Mexican President-elect Andres Manuel Lopez Obrador's advisers on Monday hailed a new trade deal with the United States, saying it represented progress on energy and wages for Mexico's workers.
"We see the agreement announced today as a positive step, because it reduces the uncertainty about our economy and also takes into account the concerns raised by the president-elect's team," said future foreign minister Marcelo Ebrard.
Lopez Obrador is a leftist free-trade skeptic, and his landslide victory in Mexico's July 1 elections had raised doubts about the future of the ongoing renegotiation of the North American Free Trade Agreement (NAFTA).
However, his transition team has been taking part in the talks, and gave their blessing to the two-way deal announced between Washington and Mexico City.
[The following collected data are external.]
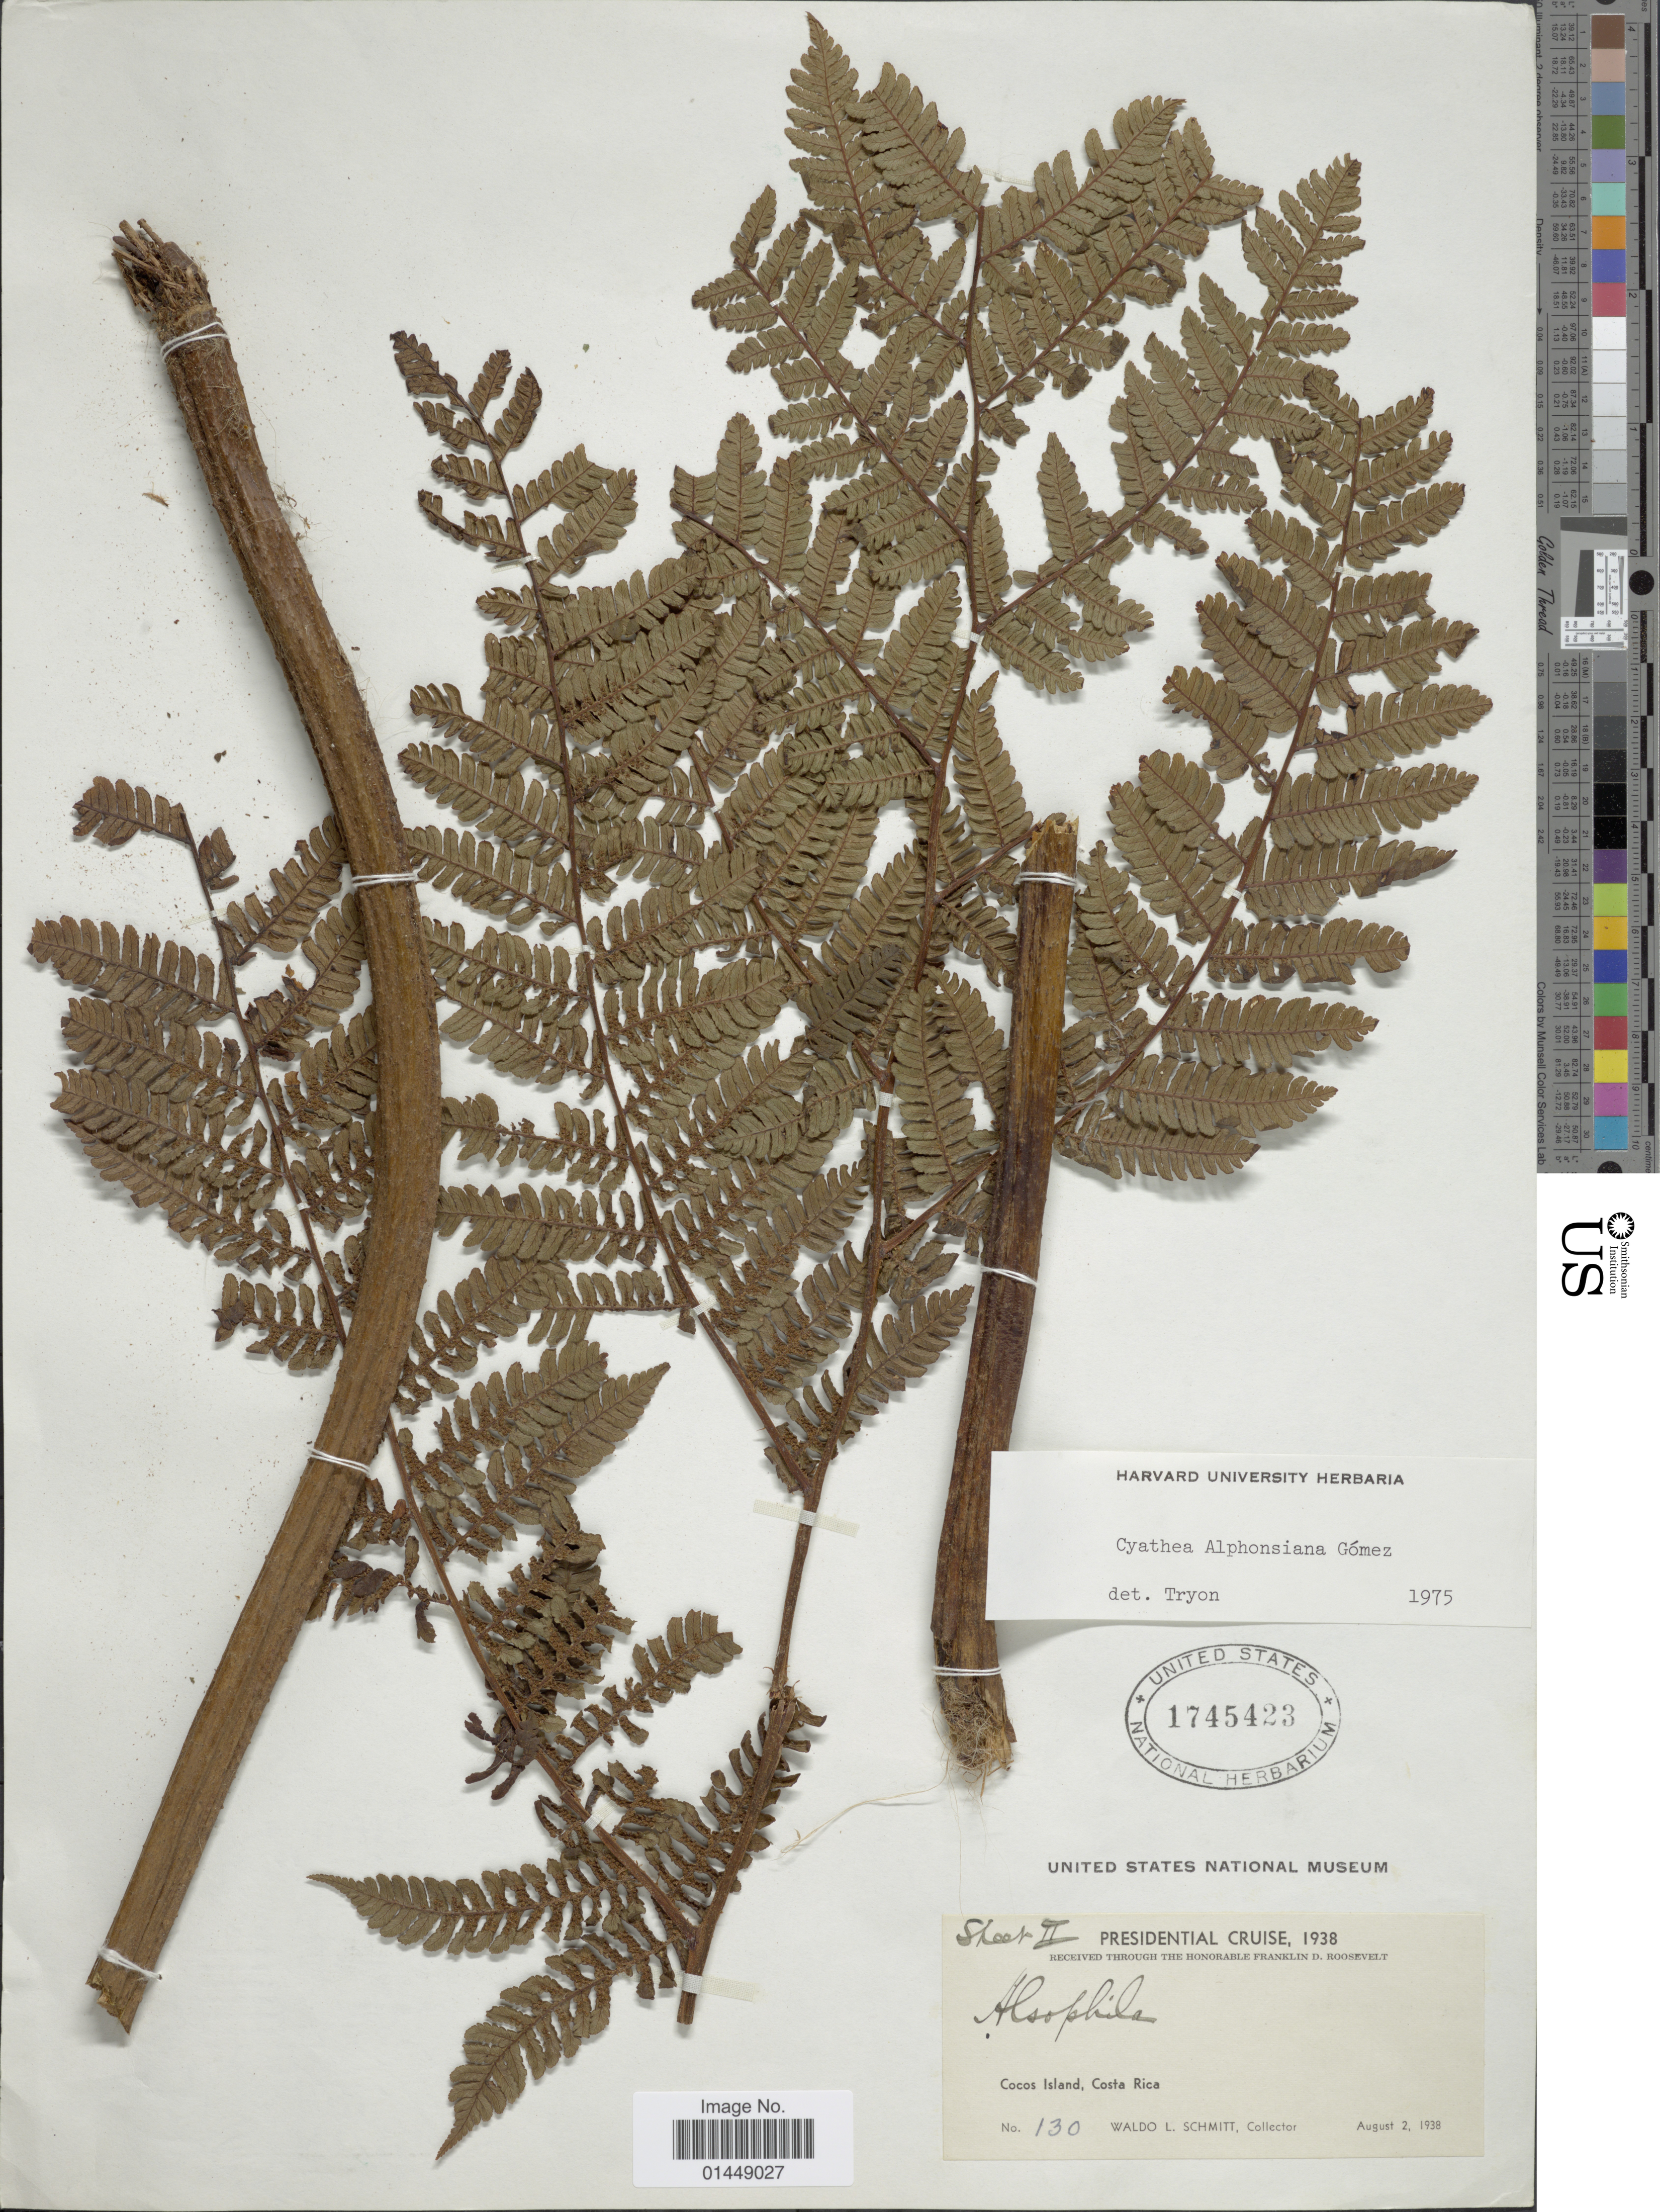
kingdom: Plantae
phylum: Tracheophyta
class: Polypodiopsida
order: Cyatheales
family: Cyatheaceae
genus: Cyathea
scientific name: Cyathea multiflora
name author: Sm.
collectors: W. L. Schmitt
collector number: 130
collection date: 1938-08-02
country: Costa Rica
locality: Cocos Island, Costa Rica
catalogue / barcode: US 1745423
Ebrard said the preliminary deal -- which will now be presented to Canada, the third member of NAFTA -- represented progress "especially related to the Mexican energy sector, labor conditions and wages for our workers."
It also "maintains trilateral arenas for resolving disputes and certainty about the agreement itself in the medium term," he said in a joint press conference with future economy minister Graciela Marquez Colin at Lopez Obrador's offices in Mexico City.
The comments alluded to many of the thorniest issues that had been dividing the negotiating teams.
Lopez Obrador, who takes office on December 1, has been reluctant to continue outgoing president Enrique Pena Nieto's opening of the Mexican energy sector, complicating negotiations on the energy portion of the deal.
Low wages for Mexican workers are meanwhile a sore spot for both the United States and Canada -- and for Lopez Obrador himself, who vowed to bring them closer in line with what American and Canadian workers earn.
The talks had also stumbled over US President Donald Trump's bid to eliminate NAFTA's dispute resolution mechanism and introduce a "sunset clause" requiring the three countries to renew the deal every five years.
The three countries have been renegotiating NAFTA for just over a year at the behest of Trump, who calls the 1994 trade pact a "terrible deal" that he blames for sending US manufacturing jobs to Mexico.
In announcing the deal, Trump suggested he might cut Ottawa out of the agreement reached with Mexico and added that he wanted to change the name of the North American Free Trade Agreement because it has "bad connotations."
Mexican President Enrique Pena Nieto urged Canada to get on board, tweeting he had told Prime Minister Justin Trudeau by phone that a final, three-way deal was possible this week.
Pena Nieto also spoke with Trump on the phone, in a conversation televised live from the Oval Office.
The Mexican president's office said the two-way deal "reflects a balance between both countries' interests" and "brings certainty" about the economy.